Alma desdobrada, capítulos 217, 218, 219 e 220.
217.
pergunta:
algum de meus encontros clandestinos valeu a pena?
resposta dois: sim! todos!
o que busca o homem na sua rápida passagem? a felicidade! e onde se acha ela? apenas num amor duradouro e pleno e completo e incorrupto? por que não, também num furtivo encontro de dois medos e dois anseios cheios de uma violência passageira? chegamo-nos, aproximano-nos um do outro e o animal que habita o fundo de minha alma busca o outro animal. e como dois répteis inofensivos, mas vivíssimos, cruzam-se em toques mínimos que fazem explodir as estrelas.
a energia do mundo não cabe na espera de um amor completo e fatalmente grande. amo desesperadamente a Z… e não tenho como me fazer amado. circunstâncias! é preciso fazer navegar a nave dos meus anseios e permitir que minha volúpia estremeça de loucura ao furtivo contato de outro mundo em órbita solta, como o meu. ambos, em busca de águas passageiras apenas a diminuir suas pequenas sedes.
e ainda não quero falar das coisas que aprendo.
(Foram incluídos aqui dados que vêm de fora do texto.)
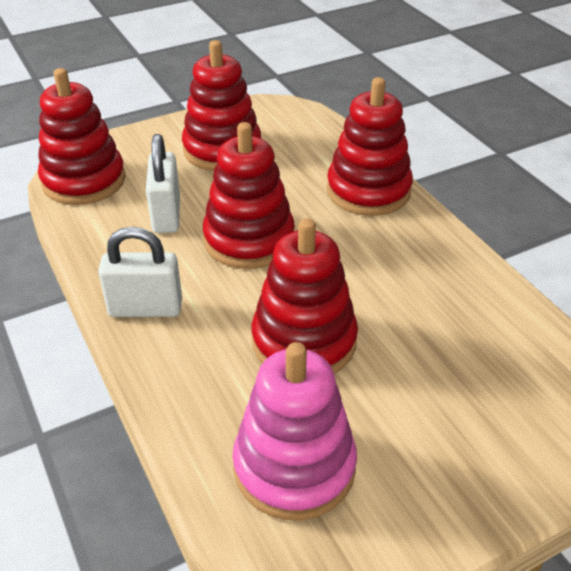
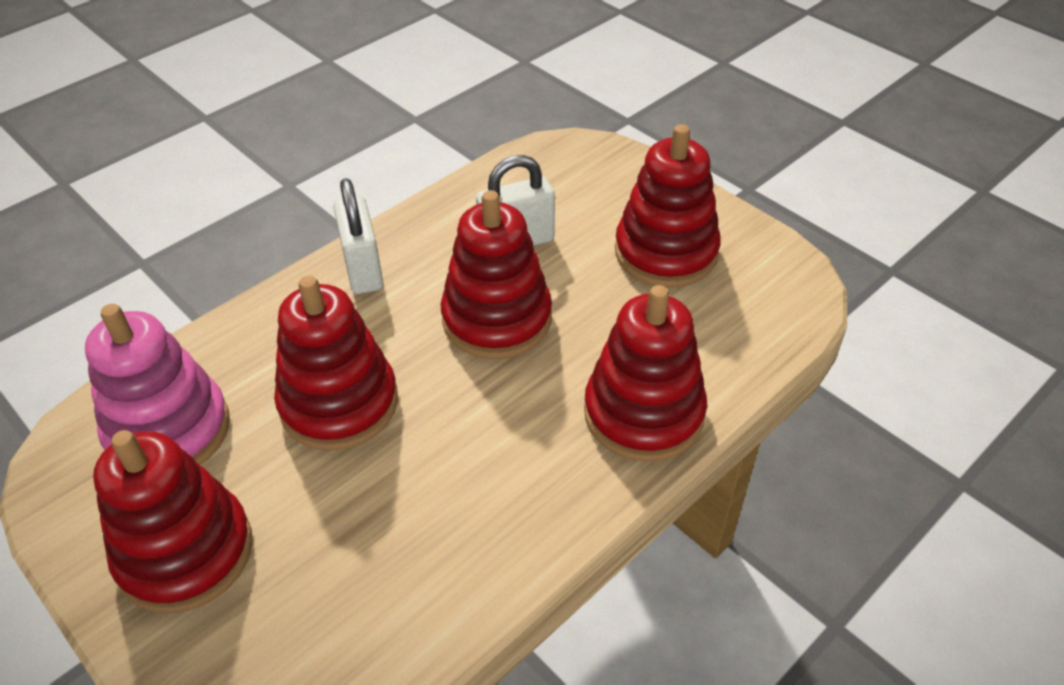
camera: 75 degrees right, 5 degrees up
(84, 181) = (551, 165): red stacking toy -> red stacking toy (185, 552)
um homem pode habitar quantos homens?
218.
V…, quanto sonho eu sonhei de te rever mais tarde!, mergulhado no mais amplo e interminável abraço. durante longo tempo esperei que se aquietasse meu coração de suas juvenis inquietações, esperei que um dia chegasse, o do nosso rever um ao outro. uma vez te escrevi, não houve resposta. uma vez te telefonei: incrível, jorge, incrível que seja você.
depois disso, silêncio.
219.
leonardo, leonardo. quero novamente conversar com você. lembrar de você. pensar em você.
sinto nesses meus dias, sinto que te tive nas mãos como água límpida, você bebê. te dei banho, te troquei fraldas, te fiz dormir no meu colo, te dei mamadeira no meio das noites escuras e algemadas por silêncios intermináveis.
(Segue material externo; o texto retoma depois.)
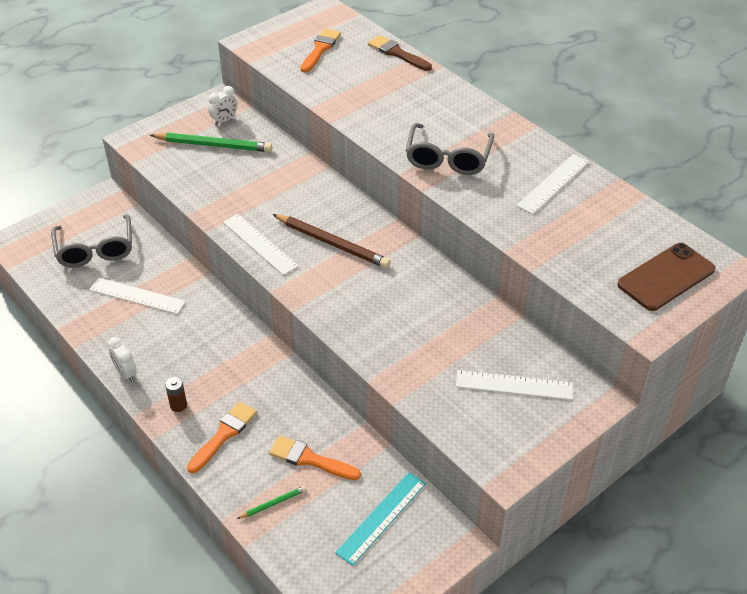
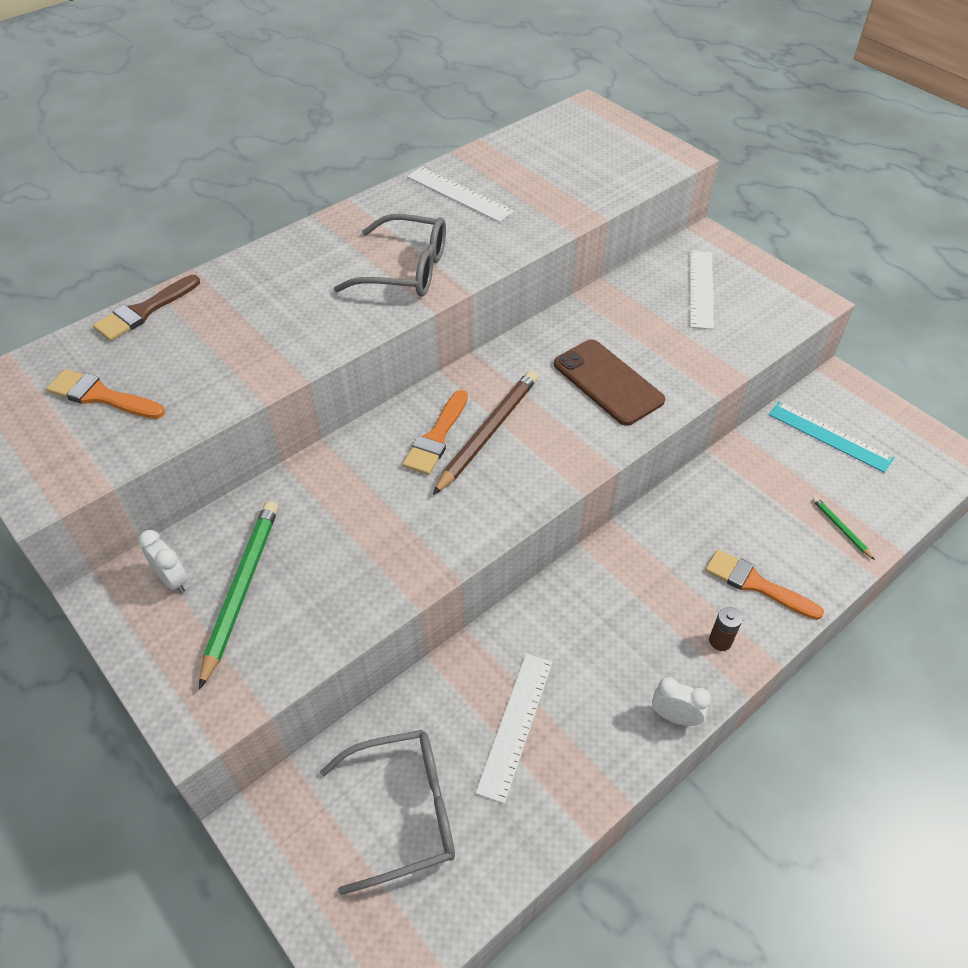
camera: 90 degrees left, 5 degrees up
(126, 373) = (675, 717): white clock -> white clock turned 120 degrees counterclockwise
(260, 244) = (489, 511): white ruler -> none
(310, 459) = (772, 497): orange brush -> orange brush (437, 437)
(666, 277) = (604, 140): brown phone -> brown phone (607, 382)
te tive em minhas mãos, indefeso e desprotegido.
mas a água límpida cresce lenta e agora principia a escorrer para fora de minhas mãos, de meu alcance, de minha proteção.
você principia a ir ao encontro de si mesmo, tentar o caminho que te fará riacho, depois torrente de vida, até o grande mar onde todas as coisas se misturam e se esquecem.
até lá, filho amado, meu pagãozinho, te estendo as mãos para reter-te água o tempo e às vezes de que você necessitar.
não te seguro. não posso te segurar.
não retiro minhas mãos, todavia.
220.
protesilau foi meu segundo livro. uma tragedinha com assunto grego. eu embebido de textos sobre tristão e isolda, querendo falar de amor e de morte. se caim me parece artificial, protesilau é mais ainda. há pequenas imagens que me agradam, mas no todo é superficial e pretensioso.
não tive coragem para destruí-lo. de vez em quando, eu penso em versificá-lo e transformá-lo numa ópera barroca.